Denn dieses Album ist nicht allein raffiniert, begeistert musikantisch, opulent produziert, dabei stilsicher und bei alledem von einer imponierenden musikalischen Reife (man muss schon ein erfahrener Musiker sein, um mit so vielen Könnern arbeiten und so klingen zu können); es besitzt dazu diesen liebevollen Grundton, es ist „warm“ und immer wieder und abseits aller Ironie auch anrührend.
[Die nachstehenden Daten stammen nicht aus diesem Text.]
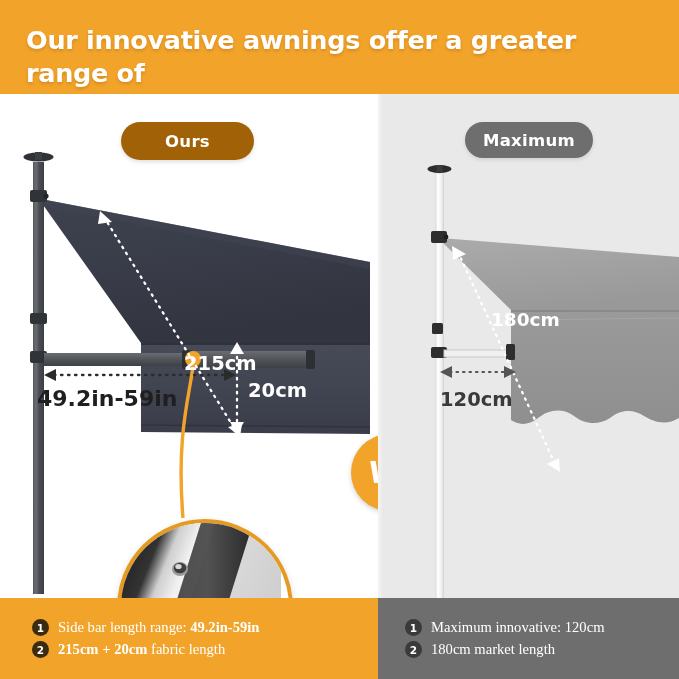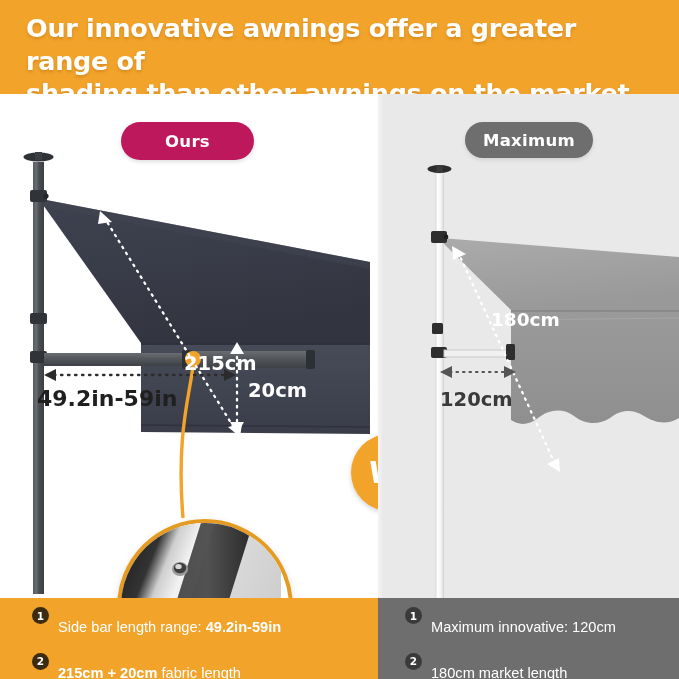--- a/index.html
+++ b/index.html
@@ -16,7 +16,7 @@
     position:absolute;left:0;top:0;width:679px;height:94px;
     background:#f2a32a;
     box-sizing:border-box;
-    padding:12px 14px 0 26px;
+    padding:24px 14px 0 26px;
   }
   #header-title{
     color:#ffffff;

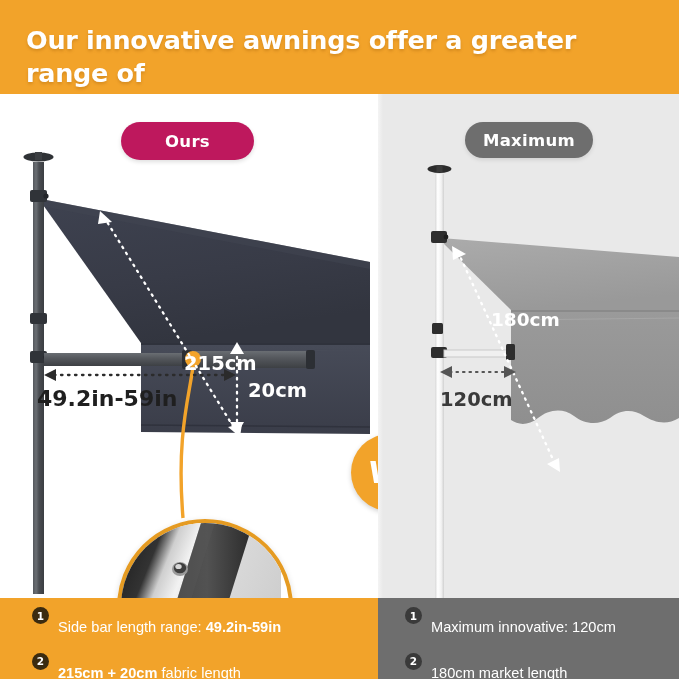--- a/index.html
+++ b/index.html
@@ -48,7 +48,7 @@
   }
   #pill-ours{
     left:121px;top:28px;width:133px;height:38px;
-    background:#be185d;
+    background:#a16207;
     box-shadow:0 2px 4px rgba(0,0,0,.13);
   }
   #pill-others{

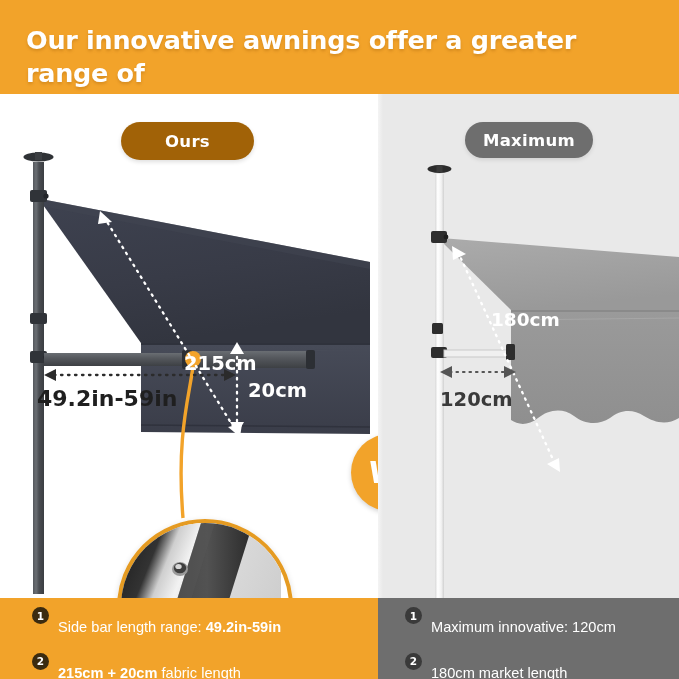--- a/index.html
+++ b/index.html
@@ -109,9 +109,8 @@
   #footer-right .bullet-num{background:#3a3a3a;}
   .bullet-text{
     color:#ffffff;font-size:14.6px;line-height:1.15;
-    font-family:Liberation Sans, sans-serif;
+    font-family:Liberation Serif, serif;
     white-space:nowrap;
-    margin-top:24px;
   }
   .bullet-text b{font-weight:bold;}
   .bullet-text .lt{font-weight:400;}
Dies Album ist viele. Es adaptiert mühelos den koketten Charme der Zwanziger Jahre Chansons („Kein Wort wahr“), den breitbeinigen Happy-Sound des Sechziger-Jahre-Schlagers („Du bist die Sonne“), den schmetternden Schmelz der Mariachis („Die größte Liebe“); es bearbeitet Couplet, Ballade, Ethno Pop, mischt Mandolinen-Tremolo mit Dobro-Gitarre („Noch einen Tanz“) und einen Bläserchoral mit der sprechgesanglichen Beharrlichkeit eines Lou-Reed-Titels („Kleines Herz“). Wann hätte ein Album aus Deutschland zuletzt so viele Gesichter gehabt und doch so viel Geschlossenheit bewiesen? Wann wären zuletzt Streichquartett, Männerchor, Mandoline, Banjo, Harfe, Horn und Porno-Orgel in eine so glückliche Verbindung getreten?